Which sounds a thoroughly unpleasant way to go.

The paper said how Mr Dodgson had been presented with the living of Croft, to the south of Darlington, by Prime Minister Sir Robert Peel in 1843 when it was worth £1,000-a-year – that’s about £125,000-a-year in today’s values, according to the Bank of England Inflation Calculator.

It noted how Mr Dodgson had “never scrupled to give utterance to his opinions, which brought on a pamphlet controversy between him and Dr Goode, the Dean of Ripon, some four or five years since”. A “pamphlet controversy” was where the clergymen published a series of pamphlets rubbishing each other’s views – it was the mid 19th Century equivalent of a Twitterspat today.

The D&S said that the funeral had taken place on June 26: “With becoming calm and solemnity the remains of the deceased were consigned to the family vault, in the secluded churchyard of the village.”

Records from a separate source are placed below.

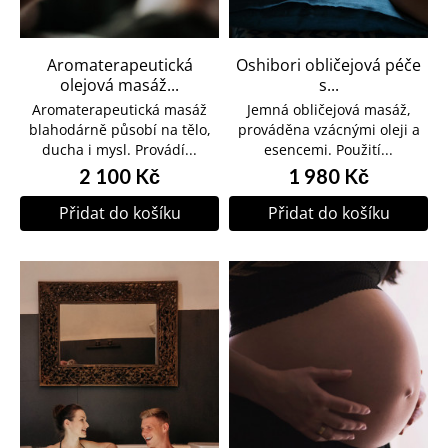
Aromaterapeutická
Oshibori obličejová péče
olejová masáž...
s...
Aromaterapeutická masáž
Jemná obličejová masáž,
blahodárně působí na tělo,
prováděna vzácnými oleji a
ducha i mysl. Provádí...
esencemi. Použití...
2 100 Kč
1 980 Kč
Přidat do košíku
Přidat do košíku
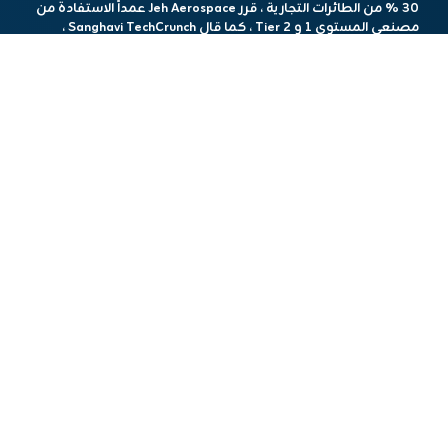
30 ٪ من الطائرات التجارية ، قرر Jeh Aerospace عمداً الاستفادة من
مصنعي المستوى 1 و Tier 2 ، كما قال Sanghavi TechCrunch ،
مضيفًا أن هذه المجموعة تجعل من 60 ٪ إلى 70 ٪ من الطائرات.
لدى بدء التشغيل حاليًا نصف دزينة من العملاء الذين يدفعون ، بما
في ذلك GS Precision ومقرها فيرمونت و RH Aero التي تتخذ من
أوهايو مقراً لها. وقال سانغافي إن كل من هؤلاء العملاء هو
“عميل مرتفع ، عالي الدولار” ، ولديهم القدرة على أن يصبحوا
حسابات كبيرة في العامين إلى عامين.
وقال “ما نعتقد أنه العمل مع عملاء أقل ، ولكن أفضل ، ليس
لديهم علاقة معاملات ، ولكن علاقة أعمق وذات مغزى. لذلك ، نحن
أيضًا نركز للغاية على عدم وجود الكثير من العملاء”. “لا يحتاج العمل
إلى الكثير من العملاء لأنه يمكنك حقًا التوسع مع عدد قليل من
العملاء بسرعة كبيرة وسريعة للغاية.”
قامت الشركة أيضًا بتجميع فريق استشاري له علاقات عميقة مع
أصحاب المعدات الأصلية للطائرات التجارية. تعتبر شركة ناشئة التي
تعتبر رئيس بوينج الهند السابق براتيوش (برات) كومار والرئيس
التنفيذي السابق لـ Airbus India والمدير الإداري Dwaraka Srinivasan
بين مستشاريها الأوائل والمداعدين.
جعلت Jeh Aerospace التصنيع والتقدم المالي البارز في حياتها
القصيرة.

The paper then listed 28 North Yorkshire clergymen who had attended the funeral along with the names of many other local worthies. But it doesn’t mention Mr Dodgson’s eldest son who was most definitely present.

He was also called Charles Dodgson, although two years earlier, he had converted his name to Lewis Carroll and found a degree of fame with his first children’s book, Alice in Wonderland. Indeed, he had been negotiating the publication of the follow-up, Alice Through the Looking Glass, when he had heard of his father’s sudden illness. He dashed back to Croft Rectory from Oxford but arrived too late. The rector was dead, his body was laid out on a bed strewn with flowers beside a cross made from roses.

In his diary, Carroll wrote that the death was “the greatest blow that has even fallen on my life”.